Starsky & Flamingo Talk Dogs
15 Sep 1999

from Flamingo

    Ever since Flamingo and Starsky's disagreement during the plumbing incident, their relationship had been on the cool side. If that wasn't bad enough, it seemed to Starsky that conditions in VenicePlace had seriously deteriorated since that moment. The Cabbie from the Twilight Zone was still trying to sell that rank manure in front of the building, the place had been taken over by some very strange livestock (some of it from another dimension yet), and some of the newer neighbors were downright scary. Starsky got nervous goosebumps just thinking about his last run in with the whip lady. And between the orgy schedule and the band practices and the crazy hours of their job, there was hardly any time left over for him and Hutch to have fun.
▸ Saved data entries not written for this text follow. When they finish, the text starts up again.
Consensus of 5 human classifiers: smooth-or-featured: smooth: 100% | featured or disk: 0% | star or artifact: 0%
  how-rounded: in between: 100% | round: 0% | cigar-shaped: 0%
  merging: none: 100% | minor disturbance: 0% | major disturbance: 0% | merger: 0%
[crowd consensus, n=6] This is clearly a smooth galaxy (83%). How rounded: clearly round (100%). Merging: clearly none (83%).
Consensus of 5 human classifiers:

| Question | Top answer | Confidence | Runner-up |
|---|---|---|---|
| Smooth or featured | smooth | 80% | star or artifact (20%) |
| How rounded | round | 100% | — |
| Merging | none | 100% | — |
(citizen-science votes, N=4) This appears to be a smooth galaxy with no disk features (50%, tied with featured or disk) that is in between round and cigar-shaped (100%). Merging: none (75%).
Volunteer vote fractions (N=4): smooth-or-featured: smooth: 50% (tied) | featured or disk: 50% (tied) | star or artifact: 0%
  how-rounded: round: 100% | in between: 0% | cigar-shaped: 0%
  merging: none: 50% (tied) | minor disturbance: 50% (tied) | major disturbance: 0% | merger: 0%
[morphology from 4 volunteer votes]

Realizing that having a poor relationship with the superintendent of his building could end up being disastrous to both his health and his social life, Starsky decided to be big about it and try to mend fences with Flamingo.

   So it was with some serious trepidation that he found himself using the flamingo-headed door knocker on Flamingo's apartment door. As usual, there was a furious chorus of dog-barking as she opened the door.
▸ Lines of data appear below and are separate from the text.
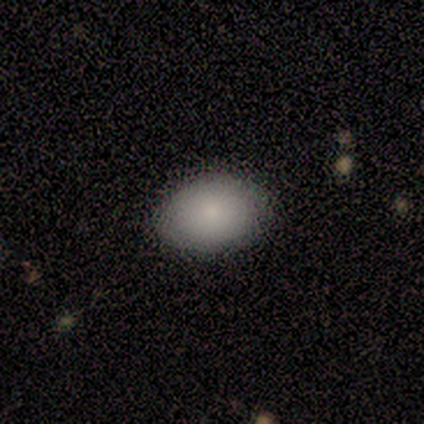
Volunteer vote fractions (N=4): Overall: smooth (50%, tied with featured or disk). How rounded: in between (100%). Merging: none (100%).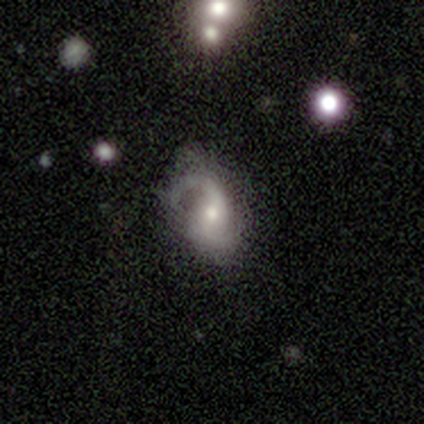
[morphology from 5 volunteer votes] type=smooth (40%, tied with featured or disk); roundness=in between (100%); merging=none (50%, tied with major disturbance).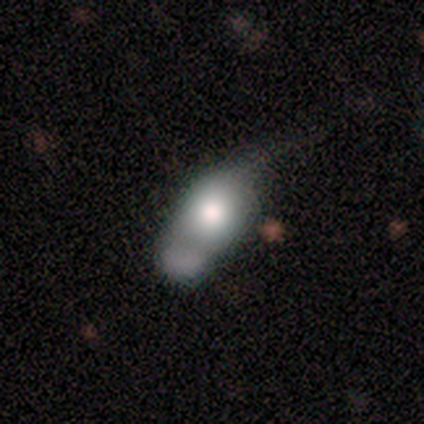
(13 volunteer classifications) This is likely a smooth galaxy (62%). How rounded: marginally round (38%, tied with in between). Merging: possibly major disturbance (46%).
   Starsky pasted on his most disarming smile -- the one guaranteed to charm stewardesses right out of their inhibitions -- and greeted her. "Hey, Flamingo, how's them feathers floatin'?" He sauntered in the way he'd always been able to do before as Flamingo's two little mini-dogs bounced maniacally around his feet, barking with glee. The super's two huge Dobermans, sleeping in the bedroom, lifted their heads, saw it was Starsky, and went back to sleep. He scooped up the little tan mini-terrier and scratched her ears.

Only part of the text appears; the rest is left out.